Maryland Department of Health Releases Data on COVID-19 Post-Vaccination Infections



Baltimore, Maryland—Maryland Department of Health (MDH) released new data on COVID-19 post-vaccination infections yesterday, adding to its robust COVID-19 data reports available at New data provides insight into the safety and effectiveness of the COVID-19 vaccine as Maryland, like other states, continues to see an increase in the number of COVID-19 infections attributed to the highly contagious Delta variant .

“This data clearly shows, and is another reminder, that vaccines are the most effective and essential tool to prevent COVID-19 infections, serious illnesses, hospitalizations and deaths,” the secretary said. from the MDH, Dennis R. Schrader. “Anyone who is still not vaccinated is at high risk of contracting and spreading COVID-19 and its variants, of being hospitalized and of dying. “

According to the Centers for Disease Control and Prevention (CDC), vaccine breakthrough cases – also called “post-vaccination infections” – are expected because no vaccine is 100% effective. The primary goal of the state’s COVID-19 vaccine initiative is to prevent serious illness and death. A percentage of fully vaccinated people can get sick, but cases where fully vaccinated people are hospitalized or die from COVID-19 are rare. Vaccines remain the best way to prevent COVID-19 and its complications.

People are considered fully vaccinated 14 days after receiving the last required dose of an FDA-cleared COVID-19 vaccine. Maryland identifies post-immunization infections by matching immunization data reported to the state’s immunization registry, ImmuNet, to a corresponding record of a positive COVID-19 test result.

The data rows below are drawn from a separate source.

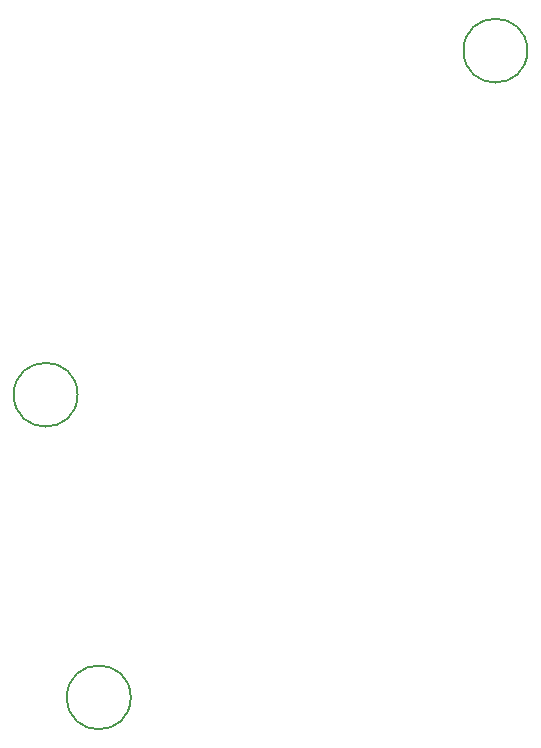
<source format=gbr>
G04 #@! TF.GenerationSoftware,KiCad,Pcbnew,(5.0.0)*
G04 #@! TF.CreationDate,2020-03-24T23:03:23+11:00*
G04 #@! TF.ProjectId,Classification and Contol Board,436C617373696669636174696F6E2061,rev?*
G04 #@! TF.SameCoordinates,Original*
G04 #@! TF.FileFunction,Other,Comment*
%FSLAX46Y46*%
G04 Gerber Fmt 4.6, Leading zero omitted, Abs format (unit mm)*
G04 Created by KiCad (PCBNEW (5.0.0)) date 03/24/20 23:03:23*
%MOMM*%
%LPD*%
G01*
G04 APERTURE LIST*
%ADD10C,0.150000*%
G04 APERTURE END LIST*
D10*
G04 #@! TO.C,MH1*
X129230000Y-93600000D02*
G75*
G03X129230000Y-93600000I-2700000J0D01*
G01*
G04 #@! TO.C,MH2*
X133730000Y-119230000D02*
G75*
G03X133730000Y-119230000I-2700000J0D01*
G01*
G04 #@! TO.C,MH3*
X167310000Y-64470000D02*
G75*
G03X167310000Y-64470000I-2700000J0D01*
G01*
G04 #@! TD*
M02*

</source>
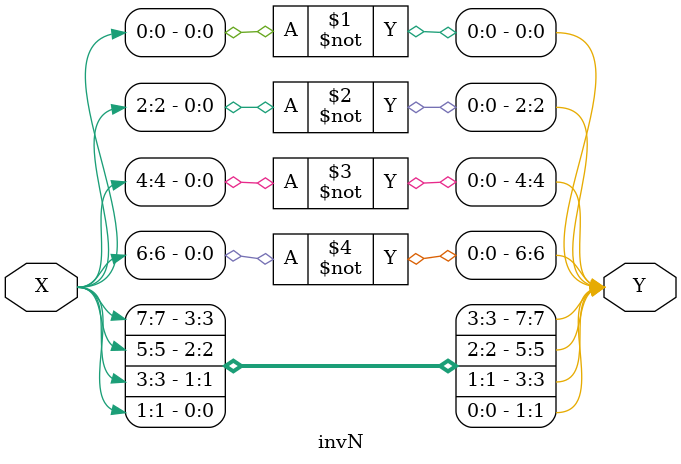
<source format=sv>
module invN #(parameter N=8) (output logic[N-1:0] Y, input logic[N-1:0] X);

//An integer that will never be represented in the final synthesis
genvar i;

generate 
 for (i=0; i<N; i=i+1) 
 begin : i_loop1
	if(i%2 == 0)
		not ui (Y[i], X[i]);
	else if (i%2 != 0)
		or ui (Y[i], X[i]);		
 end
endgenerate

endmodule




</source>
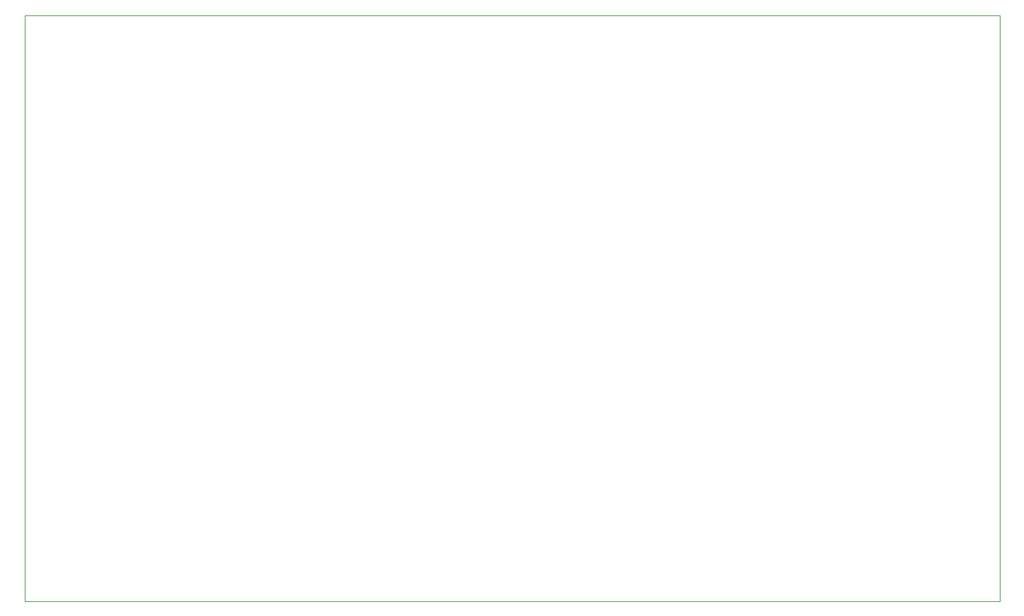
<source format=gbr>
%TF.GenerationSoftware,KiCad,Pcbnew,(7.0.0)*%
%TF.CreationDate,2023-03-22T23:13:35-04:00*%
%TF.ProjectId,controller,636f6e74-726f-46c6-9c65-722e6b696361,rev?*%
%TF.SameCoordinates,Original*%
%TF.FileFunction,Profile,NP*%
%FSLAX46Y46*%
G04 Gerber Fmt 4.6, Leading zero omitted, Abs format (unit mm)*
G04 Created by KiCad (PCBNEW (7.0.0)) date 2023-03-22 23:13:35*
%MOMM*%
%LPD*%
G01*
G04 APERTURE LIST*
%TA.AperFunction,Profile*%
%ADD10C,0.100000*%
%TD*%
G04 APERTURE END LIST*
D10*
X89000000Y-20000000D02*
X212000000Y-20000000D01*
X212000000Y-20000000D02*
X212000000Y-94000000D01*
X212000000Y-94000000D02*
X89000000Y-94000000D01*
X89000000Y-94000000D02*
X89000000Y-20000000D01*
M02*

</source>
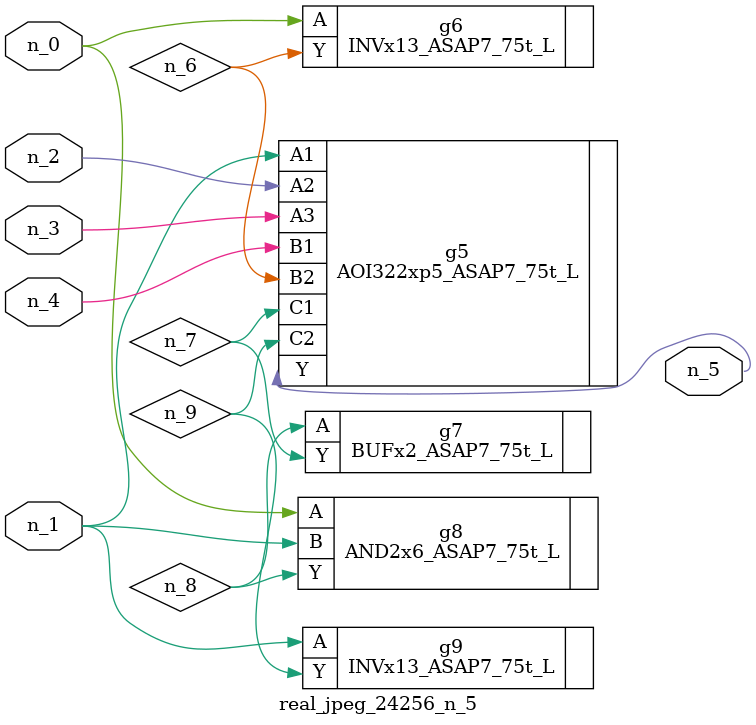
<source format=v>
module real_jpeg_24256_n_5 (n_4, n_0, n_1, n_2, n_3, n_5);

input n_4;
input n_0;
input n_1;
input n_2;
input n_3;

output n_5;

wire n_8;
wire n_6;
wire n_7;
wire n_9;

INVx13_ASAP7_75t_L g6 ( 
.A(n_0),
.Y(n_6)
);

AND2x6_ASAP7_75t_L g8 ( 
.A(n_0),
.B(n_1),
.Y(n_8)
);

AOI322xp5_ASAP7_75t_L g5 ( 
.A1(n_1),
.A2(n_2),
.A3(n_3),
.B1(n_4),
.B2(n_6),
.C1(n_7),
.C2(n_9),
.Y(n_5)
);

INVx13_ASAP7_75t_L g9 ( 
.A(n_1),
.Y(n_9)
);

BUFx2_ASAP7_75t_L g7 ( 
.A(n_8),
.Y(n_7)
);


endmodule
</source>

To be considered a post-vaccination infection, the person must be tested at least 14 days after receiving the last required dose of the COVID-19 vaccine.

MDH identified Maryland’s first post-vaccination infection on January 26. As of August 1, MDH had identified 3,836 confirmed cases of COVID-19 among fully vaccinated Maryland residents, representing less than 0.12% of Maryland residents who are fully vaccinated as of July 18. Of the total number of post-vaccine infections, 454 people were hospitalized and 53 people died. Data from Maryland suggests that the risk of hospitalization or death in unvaccinated people is about 25 times greater than in vaccinated people.

“Maryland has made significant progress in immunizing our population and this has now become, as the CDC said,” an unvaccinated pandemic, “” said MDH’s deputy secretary of public health, the Dr Jinlene Chan. “We urge all eligible Marylanders who are not vaccinated to get the vaccine as soon as possible. If you have any questions about the safety or effectiveness of the vaccine, speak to your health care provider.”

The state of Maryland and local health departments are working with the CDC to investigate post-vaccine infections. Additional information on investigating and reporting breakthrough cases is available from the CDC.

To date, Maryland has administered more than 7.2 million doses of the COVID-19 vaccine and reports 78.1% of the population aged 18 and over as having received at least one dose.

State continues to focus on making vaccines available to Maryland residents through the No Arm Left Behind initiative, Maryland Immunization Equity Working Group, and the GoVAX Mobile Summer Tour. To date, more than 700 pharmacy suppliers are listed on, and the state’s multilingual call center is available seven days a week at 1-855-MD-GOVAX. In addition, vaccines are available from more than 400 primary care providers across the state.

After successfully completing a $ 2 million vaccine lottery, the State continues its $ 1 Million VaxU Promotion to provide scholarships of $ 50,000 to youth aged 12 to 17 who get vaccinated on Labor Day.

To view COVID-19 data dashboards, visit The cases and vaccination data are updated daily during the 10 hour hour. Data on post-vaccine infections will be updated weekly on Wednesday. Additional visualizations for post-vaccination infection data will be added in the coming weeks.